Last week brought some clarity into an issue that will shape next year’s political life like no other: the possibility of a Brexit. Finally, Prime Minister David Cameron provided his demands in writing. The letter, made available to the general public, starts with an affectionate ‘Dear Donald.’
Before suspecting the ever pragmatic politician of a display of amicability – some fellow conservative politicians think of his list as not ambitious enough – it might be worth taking a closer look at the actual demands. Some are digestible by Brussels, some are near to a done deal already – the kind of economic proposals Merkel would sign off in a heartbeat. Some have been voiced before and are simply very unlikely. One among them is tricky and goes right for the jugular of the European Union. We would better realize that early on.
In his letter, Cameron makes a strong plea for a competitive European Union, a thought that seems reasonable to economically strong countries like Germany. He also plans on strengthening the influence of national parliaments on a European level, which is, admittedly, an elegant move because it plays on the supposed weakness of the European Parliament and references to the permanently invoked democratic deficit of the EU all at the same time. It would be surprising if the European Parliament gave into this demand without putting up a fight. But then again, their fighting power truly is somewhat limited by the very structure of the Union.

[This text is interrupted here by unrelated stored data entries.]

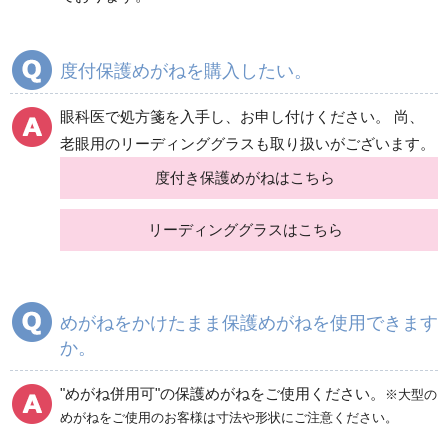
度付保護めがねを購入したい。
眼科医で処方箋を入手し、お申し付けください。 尚、
老眼用のリーディンググラスも取り扱いがございます。
度付き保護めがねはこちら
リーディンググラスはこちら
めがねをかけたまま保護めがねを使用できます
か。
"めがね併用可"の保護めがねをご使用ください。
※大型の
めがねをご使用のお客様は寸法や形状にご注意ください。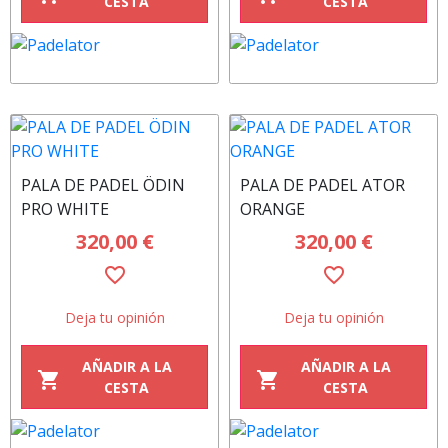
CESTA
CESTA
PALA DE PADEL ÖDIN
PALA DE PADEL ATOR
PRO WHITE
ORANGE
320,00 €
320,00 €
favorite_border
favorite_border
Deja tu opinión
Deja tu opinión
AÑADIR A LA
AÑADIR A LA
shopping_cart
shopping_cart
CESTA
CESTA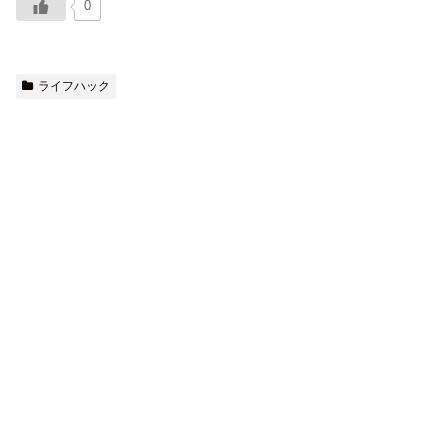
0
ライフハック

Cameron emphasised once again that less European involvement is the way forward. While this is a well established British position by now, a profound change in the structure of the EU would require altering the Treaties, which is an unlikely and very complex endeavour, one most countries will not readily embark on.
The crucial point of the letter is neither economy nor sovereignty, instead it is – and how could it be anything else these days – immigration and welfare. Cameron states that EU nationals should only receive certain benefits when they have resided in the UK for four years. From a legal perspective, this is a proposal that breaches European and domestic law, as it is discriminatory.
Apart from numerous other legal issues, this demand is targeting the freedom of movement of EU nationals. One of the four Freedoms, this concept of freedom of movement is a cornerstone of the EU common market. Celebrated as one of the greatest achievements of the EU in other parts of Europe, the British government primarily regards it as a threat.
When politicians and journalists alike point out that Cameron’s stance is comparatively modest, they overlook the built-in contradiction that is on play here; in order to consider staying, the UK wants an EU with a competitive common market, but at the same time they are sawing away on one of the pillars this construct rests on: the freedom of movement of persons.
This piece is not concerned with the question if one should stay in the EU. It can be expected that Brussels will deploy all available instruments, draw on all tricks one can think of in order reach an agreement with London. Nevertheless, the European camel keeps track of British straws.
To some on the other side of the Channel, the freedom of movement of persons is sacred. While this letter of last week may not have been particularly provocative for British standards, it contains political dynamite.
It is essential to recognize it as such, maybe even take a step back from it – if not for emotional reasons, then for the purely pragmatic reason of being able to reach a deal. In the end, this is what Downing Street is working towards.